Reacting in a way that no doubt made his mother proud, Harry
ran to Patrolman Michael Kent who was on duty nearby. Kent notified bank officials who rushed to
the scene.
Although the bulk of the bank’s assets were locked in the
big vault, the safe contained a tempting $7,367.17 to Depression era thieves. Nothing was missing. The bankers said “The only way they could
explain the bank door being open was that some employe working late in the bank
had gone home and forgotten to lock it.”
One would surmise that someone had significant explaining to do the following morning.
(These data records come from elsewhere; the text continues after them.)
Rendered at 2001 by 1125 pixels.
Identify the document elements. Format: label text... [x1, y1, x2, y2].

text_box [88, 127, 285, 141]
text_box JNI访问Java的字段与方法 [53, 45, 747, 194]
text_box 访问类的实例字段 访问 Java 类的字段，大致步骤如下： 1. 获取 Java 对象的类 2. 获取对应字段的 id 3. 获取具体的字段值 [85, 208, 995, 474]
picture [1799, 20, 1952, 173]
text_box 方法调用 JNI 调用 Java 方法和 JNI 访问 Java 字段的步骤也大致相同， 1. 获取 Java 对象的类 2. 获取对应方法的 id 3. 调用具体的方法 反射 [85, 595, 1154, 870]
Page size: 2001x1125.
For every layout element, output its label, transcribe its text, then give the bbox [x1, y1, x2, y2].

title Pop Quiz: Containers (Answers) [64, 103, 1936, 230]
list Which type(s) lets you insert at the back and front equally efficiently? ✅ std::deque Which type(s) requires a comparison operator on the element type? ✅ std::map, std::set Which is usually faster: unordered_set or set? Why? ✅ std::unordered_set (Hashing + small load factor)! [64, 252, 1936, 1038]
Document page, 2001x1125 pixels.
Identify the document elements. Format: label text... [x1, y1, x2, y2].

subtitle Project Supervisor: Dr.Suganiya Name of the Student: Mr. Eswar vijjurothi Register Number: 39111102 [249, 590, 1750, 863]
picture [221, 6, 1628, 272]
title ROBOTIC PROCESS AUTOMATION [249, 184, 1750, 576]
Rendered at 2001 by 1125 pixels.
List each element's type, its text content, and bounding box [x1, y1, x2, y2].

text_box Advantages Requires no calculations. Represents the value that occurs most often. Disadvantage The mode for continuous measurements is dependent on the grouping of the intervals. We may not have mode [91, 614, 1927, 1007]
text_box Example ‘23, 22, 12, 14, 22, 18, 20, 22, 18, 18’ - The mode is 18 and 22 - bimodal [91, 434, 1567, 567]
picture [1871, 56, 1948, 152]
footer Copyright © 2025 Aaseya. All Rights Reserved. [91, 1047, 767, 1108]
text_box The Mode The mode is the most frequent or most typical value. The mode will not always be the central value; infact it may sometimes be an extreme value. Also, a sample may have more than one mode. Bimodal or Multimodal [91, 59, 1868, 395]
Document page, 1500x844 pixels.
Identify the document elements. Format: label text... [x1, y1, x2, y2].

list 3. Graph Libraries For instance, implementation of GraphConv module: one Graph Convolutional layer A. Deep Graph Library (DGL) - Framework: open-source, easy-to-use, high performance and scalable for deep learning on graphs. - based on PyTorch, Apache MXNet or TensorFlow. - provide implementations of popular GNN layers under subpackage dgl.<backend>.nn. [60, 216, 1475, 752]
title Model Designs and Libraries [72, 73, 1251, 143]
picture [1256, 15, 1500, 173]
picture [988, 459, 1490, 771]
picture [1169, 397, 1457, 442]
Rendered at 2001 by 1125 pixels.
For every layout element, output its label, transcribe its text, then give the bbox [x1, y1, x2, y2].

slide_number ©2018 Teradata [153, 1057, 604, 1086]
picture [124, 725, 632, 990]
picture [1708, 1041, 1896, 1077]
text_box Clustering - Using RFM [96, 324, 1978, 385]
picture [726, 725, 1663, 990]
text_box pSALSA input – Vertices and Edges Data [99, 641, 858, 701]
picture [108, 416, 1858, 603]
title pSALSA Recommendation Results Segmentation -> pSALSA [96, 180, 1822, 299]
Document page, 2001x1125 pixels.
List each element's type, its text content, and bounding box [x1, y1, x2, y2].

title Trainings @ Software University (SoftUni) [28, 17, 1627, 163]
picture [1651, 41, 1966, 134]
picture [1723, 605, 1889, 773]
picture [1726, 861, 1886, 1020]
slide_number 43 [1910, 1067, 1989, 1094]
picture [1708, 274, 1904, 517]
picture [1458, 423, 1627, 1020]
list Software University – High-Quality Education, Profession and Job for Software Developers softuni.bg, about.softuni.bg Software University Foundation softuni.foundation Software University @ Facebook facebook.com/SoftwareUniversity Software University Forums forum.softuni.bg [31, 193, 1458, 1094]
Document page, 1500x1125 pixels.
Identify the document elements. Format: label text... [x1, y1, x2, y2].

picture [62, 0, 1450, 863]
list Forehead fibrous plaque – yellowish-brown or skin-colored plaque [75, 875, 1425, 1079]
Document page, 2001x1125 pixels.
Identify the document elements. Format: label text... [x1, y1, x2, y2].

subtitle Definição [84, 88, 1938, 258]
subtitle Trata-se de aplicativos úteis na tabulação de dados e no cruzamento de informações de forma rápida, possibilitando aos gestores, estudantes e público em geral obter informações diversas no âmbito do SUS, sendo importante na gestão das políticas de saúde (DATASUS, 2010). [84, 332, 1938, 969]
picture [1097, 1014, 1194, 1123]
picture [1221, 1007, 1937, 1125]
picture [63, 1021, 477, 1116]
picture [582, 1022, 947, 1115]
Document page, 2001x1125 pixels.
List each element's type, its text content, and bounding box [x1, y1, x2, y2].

In 1941 the former bank space was taken over by the Molloy
Funeral Home; then by the Horne-Dannecker Funeral Home in 1957. Eventually Horne-Dannecker moved north to the
Bronx and the eclectic life of No. 338 continued as the PWG Gallery moved in by
1998. It was followed by the John
Stevenson Gallery which remained here until about 2006; replaced by the Cell
Theater Company. Still in the space
today, The Cell is a not-for-profit collective, self-described as “creating
works to mine the mind, pierce the heart, and awaken the soul.”
The house that was once home to a successful beer brewer is
little changed since its 1921 transformation to a bank; at a time when this
section of Chelsea was rapidly changing.